_Extracted page text data:_
*****

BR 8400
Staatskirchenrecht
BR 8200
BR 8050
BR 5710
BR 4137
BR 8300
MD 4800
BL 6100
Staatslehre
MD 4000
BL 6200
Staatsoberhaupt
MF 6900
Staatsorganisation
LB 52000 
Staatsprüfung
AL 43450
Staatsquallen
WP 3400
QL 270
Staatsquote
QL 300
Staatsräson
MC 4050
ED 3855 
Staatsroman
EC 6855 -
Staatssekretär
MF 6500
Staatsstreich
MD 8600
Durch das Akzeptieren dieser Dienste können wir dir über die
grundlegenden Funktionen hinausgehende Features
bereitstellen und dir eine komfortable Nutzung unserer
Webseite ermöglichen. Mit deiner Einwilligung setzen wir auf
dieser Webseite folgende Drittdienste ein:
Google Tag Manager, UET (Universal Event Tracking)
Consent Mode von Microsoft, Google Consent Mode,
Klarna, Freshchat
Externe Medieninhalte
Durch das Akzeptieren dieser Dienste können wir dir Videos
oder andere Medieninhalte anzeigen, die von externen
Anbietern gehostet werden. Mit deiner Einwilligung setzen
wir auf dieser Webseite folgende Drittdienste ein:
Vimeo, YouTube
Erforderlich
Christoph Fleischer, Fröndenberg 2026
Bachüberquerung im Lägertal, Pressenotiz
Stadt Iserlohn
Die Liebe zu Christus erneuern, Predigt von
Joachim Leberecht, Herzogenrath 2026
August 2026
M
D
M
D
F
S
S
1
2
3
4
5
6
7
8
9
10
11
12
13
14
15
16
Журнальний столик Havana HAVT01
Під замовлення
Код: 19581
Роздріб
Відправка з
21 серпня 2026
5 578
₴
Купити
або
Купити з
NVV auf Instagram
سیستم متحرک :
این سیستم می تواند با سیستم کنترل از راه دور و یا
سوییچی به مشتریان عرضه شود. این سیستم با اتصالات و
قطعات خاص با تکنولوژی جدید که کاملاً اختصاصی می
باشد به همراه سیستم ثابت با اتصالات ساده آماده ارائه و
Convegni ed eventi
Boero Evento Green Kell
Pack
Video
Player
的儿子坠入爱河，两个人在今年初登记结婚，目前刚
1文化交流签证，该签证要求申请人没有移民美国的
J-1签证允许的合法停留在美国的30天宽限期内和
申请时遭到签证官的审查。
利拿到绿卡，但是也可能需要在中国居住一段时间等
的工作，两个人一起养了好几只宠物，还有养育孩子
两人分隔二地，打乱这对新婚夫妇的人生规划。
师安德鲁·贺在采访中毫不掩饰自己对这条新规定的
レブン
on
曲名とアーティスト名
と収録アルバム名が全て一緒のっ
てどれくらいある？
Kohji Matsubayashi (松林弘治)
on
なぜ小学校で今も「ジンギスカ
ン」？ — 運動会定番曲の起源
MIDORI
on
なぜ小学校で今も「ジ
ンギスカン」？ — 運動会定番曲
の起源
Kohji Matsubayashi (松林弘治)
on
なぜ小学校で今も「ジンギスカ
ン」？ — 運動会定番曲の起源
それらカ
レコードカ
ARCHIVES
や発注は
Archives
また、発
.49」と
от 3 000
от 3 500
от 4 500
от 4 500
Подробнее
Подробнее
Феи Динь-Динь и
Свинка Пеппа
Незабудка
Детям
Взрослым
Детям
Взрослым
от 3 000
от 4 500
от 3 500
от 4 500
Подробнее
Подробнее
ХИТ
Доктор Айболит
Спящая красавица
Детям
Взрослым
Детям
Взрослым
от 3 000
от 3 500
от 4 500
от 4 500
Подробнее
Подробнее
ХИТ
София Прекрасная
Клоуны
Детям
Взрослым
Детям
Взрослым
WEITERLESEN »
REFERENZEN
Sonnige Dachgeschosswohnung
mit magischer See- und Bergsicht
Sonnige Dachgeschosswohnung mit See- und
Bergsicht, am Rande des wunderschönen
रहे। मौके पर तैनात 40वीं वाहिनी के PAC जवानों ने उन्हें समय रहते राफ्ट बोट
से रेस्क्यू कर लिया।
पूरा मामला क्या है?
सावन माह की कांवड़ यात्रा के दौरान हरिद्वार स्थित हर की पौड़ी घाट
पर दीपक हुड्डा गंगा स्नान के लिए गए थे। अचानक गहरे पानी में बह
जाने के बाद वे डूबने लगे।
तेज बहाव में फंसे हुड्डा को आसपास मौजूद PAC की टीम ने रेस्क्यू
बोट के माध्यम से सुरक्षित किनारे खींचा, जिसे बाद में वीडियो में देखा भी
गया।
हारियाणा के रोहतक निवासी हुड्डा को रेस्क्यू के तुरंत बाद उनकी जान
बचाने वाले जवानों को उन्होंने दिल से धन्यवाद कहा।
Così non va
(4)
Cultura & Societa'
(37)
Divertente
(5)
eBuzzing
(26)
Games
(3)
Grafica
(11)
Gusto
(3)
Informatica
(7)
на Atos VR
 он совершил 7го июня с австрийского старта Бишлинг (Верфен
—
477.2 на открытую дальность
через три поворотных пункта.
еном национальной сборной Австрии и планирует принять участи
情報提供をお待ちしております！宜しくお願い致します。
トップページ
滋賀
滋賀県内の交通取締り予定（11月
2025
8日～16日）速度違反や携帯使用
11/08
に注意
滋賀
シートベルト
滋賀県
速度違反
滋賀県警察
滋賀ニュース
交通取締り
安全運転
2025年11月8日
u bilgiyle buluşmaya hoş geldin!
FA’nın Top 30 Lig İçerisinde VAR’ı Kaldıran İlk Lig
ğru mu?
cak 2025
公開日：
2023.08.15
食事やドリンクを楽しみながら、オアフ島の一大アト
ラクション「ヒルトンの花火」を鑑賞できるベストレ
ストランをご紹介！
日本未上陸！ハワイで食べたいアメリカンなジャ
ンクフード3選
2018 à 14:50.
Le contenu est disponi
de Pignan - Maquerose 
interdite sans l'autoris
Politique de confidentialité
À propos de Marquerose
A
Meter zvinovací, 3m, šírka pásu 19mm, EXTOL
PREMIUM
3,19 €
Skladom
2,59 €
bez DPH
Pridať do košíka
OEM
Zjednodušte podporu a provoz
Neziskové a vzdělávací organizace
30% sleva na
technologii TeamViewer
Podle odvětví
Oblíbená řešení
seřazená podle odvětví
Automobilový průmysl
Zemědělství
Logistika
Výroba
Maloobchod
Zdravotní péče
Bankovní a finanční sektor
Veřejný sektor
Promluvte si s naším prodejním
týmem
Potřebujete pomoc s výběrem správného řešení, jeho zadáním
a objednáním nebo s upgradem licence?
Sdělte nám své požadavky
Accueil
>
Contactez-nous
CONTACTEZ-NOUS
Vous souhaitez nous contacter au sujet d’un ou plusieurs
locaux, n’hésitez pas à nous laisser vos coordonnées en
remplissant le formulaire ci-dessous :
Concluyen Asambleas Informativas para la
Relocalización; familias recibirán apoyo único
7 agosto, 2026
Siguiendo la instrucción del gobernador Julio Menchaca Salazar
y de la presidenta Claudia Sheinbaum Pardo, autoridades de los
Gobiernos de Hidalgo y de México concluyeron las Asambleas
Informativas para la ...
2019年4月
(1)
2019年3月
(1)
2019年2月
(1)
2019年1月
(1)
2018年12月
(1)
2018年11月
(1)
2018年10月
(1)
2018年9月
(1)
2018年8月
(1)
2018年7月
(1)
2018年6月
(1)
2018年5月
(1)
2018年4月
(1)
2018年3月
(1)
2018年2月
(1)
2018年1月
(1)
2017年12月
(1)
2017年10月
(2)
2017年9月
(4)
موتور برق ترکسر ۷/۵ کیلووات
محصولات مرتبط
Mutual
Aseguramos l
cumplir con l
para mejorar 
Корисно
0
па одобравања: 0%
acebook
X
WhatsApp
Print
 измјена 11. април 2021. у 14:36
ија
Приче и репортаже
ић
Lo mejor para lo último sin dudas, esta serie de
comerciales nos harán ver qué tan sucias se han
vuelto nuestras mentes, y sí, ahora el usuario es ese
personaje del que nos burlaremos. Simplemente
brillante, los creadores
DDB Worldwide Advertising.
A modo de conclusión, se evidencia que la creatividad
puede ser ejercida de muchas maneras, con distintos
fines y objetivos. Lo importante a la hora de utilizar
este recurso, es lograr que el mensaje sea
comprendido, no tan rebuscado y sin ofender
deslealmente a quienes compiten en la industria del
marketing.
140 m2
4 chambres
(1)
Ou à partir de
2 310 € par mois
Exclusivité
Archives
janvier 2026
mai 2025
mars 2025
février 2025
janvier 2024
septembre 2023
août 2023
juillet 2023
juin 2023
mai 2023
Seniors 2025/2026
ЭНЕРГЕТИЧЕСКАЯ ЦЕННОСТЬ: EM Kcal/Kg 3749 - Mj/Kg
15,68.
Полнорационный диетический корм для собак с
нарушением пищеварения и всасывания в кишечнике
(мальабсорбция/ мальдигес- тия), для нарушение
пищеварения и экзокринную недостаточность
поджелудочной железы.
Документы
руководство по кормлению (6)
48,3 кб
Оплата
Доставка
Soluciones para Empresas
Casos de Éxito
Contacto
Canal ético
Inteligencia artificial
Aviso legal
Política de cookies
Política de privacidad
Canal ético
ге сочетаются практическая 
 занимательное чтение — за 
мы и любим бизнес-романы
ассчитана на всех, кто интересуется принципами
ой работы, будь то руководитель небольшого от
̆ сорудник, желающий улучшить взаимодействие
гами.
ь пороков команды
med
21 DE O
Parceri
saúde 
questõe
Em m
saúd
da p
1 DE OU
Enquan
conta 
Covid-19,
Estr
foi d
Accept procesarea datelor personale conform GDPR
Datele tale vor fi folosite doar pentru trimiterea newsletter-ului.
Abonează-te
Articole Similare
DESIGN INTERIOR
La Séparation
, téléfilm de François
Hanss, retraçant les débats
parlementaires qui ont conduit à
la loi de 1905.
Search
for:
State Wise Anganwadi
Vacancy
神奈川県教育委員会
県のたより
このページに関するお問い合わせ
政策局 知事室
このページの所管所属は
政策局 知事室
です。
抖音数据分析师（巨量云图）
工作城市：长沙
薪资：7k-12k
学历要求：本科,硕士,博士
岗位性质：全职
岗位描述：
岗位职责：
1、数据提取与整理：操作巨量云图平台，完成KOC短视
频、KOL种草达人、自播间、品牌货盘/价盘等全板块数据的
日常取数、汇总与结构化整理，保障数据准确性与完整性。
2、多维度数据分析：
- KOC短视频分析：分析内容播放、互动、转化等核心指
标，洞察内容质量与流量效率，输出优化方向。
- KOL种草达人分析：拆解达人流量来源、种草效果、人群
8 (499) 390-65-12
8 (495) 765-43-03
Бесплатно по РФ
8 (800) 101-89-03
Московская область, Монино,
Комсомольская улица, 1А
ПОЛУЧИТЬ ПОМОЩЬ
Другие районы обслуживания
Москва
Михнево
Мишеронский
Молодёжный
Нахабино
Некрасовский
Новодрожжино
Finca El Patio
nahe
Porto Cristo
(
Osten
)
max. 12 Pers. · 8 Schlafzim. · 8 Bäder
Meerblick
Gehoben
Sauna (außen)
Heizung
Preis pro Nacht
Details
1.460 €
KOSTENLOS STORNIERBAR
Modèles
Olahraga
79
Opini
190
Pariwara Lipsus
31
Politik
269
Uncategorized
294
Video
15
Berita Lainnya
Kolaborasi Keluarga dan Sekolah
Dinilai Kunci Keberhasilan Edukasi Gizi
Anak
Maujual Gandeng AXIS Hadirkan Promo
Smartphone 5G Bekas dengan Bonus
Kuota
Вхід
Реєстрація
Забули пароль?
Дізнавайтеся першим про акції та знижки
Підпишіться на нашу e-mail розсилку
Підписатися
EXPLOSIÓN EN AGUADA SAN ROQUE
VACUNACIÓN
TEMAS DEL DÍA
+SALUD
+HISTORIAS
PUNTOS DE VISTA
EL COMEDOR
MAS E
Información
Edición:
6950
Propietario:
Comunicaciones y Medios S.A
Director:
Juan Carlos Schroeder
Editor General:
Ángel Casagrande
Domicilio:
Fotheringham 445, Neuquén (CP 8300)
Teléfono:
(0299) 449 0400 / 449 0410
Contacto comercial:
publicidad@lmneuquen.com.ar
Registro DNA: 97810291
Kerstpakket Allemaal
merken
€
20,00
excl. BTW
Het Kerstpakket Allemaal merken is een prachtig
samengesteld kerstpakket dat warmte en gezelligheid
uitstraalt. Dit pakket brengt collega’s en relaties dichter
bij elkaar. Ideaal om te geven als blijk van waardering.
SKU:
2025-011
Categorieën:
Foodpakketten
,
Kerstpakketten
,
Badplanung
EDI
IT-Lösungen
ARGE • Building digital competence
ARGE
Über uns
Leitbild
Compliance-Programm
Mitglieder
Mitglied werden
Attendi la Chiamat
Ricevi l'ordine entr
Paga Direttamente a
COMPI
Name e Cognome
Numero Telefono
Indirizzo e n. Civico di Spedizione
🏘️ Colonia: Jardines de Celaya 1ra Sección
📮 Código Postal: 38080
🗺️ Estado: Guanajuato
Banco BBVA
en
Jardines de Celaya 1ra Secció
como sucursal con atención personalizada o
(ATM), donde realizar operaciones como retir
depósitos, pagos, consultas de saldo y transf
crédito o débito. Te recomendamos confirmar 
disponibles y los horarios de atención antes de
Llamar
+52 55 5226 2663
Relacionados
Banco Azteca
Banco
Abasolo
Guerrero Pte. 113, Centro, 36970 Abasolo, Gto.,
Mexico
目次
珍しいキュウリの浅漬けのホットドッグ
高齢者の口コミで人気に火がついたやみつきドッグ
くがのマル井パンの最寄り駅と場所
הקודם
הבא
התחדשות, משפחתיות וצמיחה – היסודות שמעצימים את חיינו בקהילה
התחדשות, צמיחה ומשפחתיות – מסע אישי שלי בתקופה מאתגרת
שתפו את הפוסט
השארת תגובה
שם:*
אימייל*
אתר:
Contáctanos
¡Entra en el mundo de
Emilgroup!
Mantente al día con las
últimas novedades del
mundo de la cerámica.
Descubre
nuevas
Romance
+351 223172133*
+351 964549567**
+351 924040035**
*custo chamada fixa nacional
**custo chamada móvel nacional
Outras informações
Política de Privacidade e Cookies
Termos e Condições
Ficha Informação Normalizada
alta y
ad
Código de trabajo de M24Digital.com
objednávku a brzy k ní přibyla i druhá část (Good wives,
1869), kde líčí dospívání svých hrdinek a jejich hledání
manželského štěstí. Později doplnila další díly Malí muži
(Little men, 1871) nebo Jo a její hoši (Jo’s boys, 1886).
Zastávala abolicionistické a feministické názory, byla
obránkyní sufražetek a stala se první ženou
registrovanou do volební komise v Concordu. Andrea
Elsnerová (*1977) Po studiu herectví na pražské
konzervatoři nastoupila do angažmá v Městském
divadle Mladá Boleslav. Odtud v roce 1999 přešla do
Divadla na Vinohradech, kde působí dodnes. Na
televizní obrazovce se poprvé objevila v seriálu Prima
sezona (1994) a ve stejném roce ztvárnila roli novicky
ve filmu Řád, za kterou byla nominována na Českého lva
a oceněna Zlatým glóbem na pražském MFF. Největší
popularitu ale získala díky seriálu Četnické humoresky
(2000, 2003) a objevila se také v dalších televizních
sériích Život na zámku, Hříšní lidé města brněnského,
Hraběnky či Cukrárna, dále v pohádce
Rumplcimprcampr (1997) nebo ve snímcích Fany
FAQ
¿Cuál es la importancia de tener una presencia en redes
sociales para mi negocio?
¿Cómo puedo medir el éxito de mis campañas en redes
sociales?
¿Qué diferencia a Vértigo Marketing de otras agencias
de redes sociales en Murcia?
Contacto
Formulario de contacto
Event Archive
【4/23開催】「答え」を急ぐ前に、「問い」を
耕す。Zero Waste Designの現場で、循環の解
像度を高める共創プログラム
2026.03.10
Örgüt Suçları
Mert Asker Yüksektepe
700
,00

*****

Reproduce the lines of the records from the first line through the line containing "grundlegenden Funktionen hinausgehende", with both of those lines included.

_Answer section:_
BR 8400
Staatskirchenrecht
BR 8200
BR 8050
BR 5710
BR 4137
BR 8300
MD 4800
BL 6100
Staatslehre
MD 4000
BL 6200
Staatsoberhaupt
MF 6900
Staatsorganisation
LB 52000 
Staatsprüfung
AL 43450
Staatsquallen
WP 3400
QL 270
Staatsquote
QL 300
Staatsräson
MC 4050
ED 3855 
Staatsroman
EC 6855 -
Staatssekretär
MF 6500
Staatsstreich
MD 8600
Durch das Akzeptieren dieser Dienste können wir dir über die
grundlegenden Funktionen hinausgehende Features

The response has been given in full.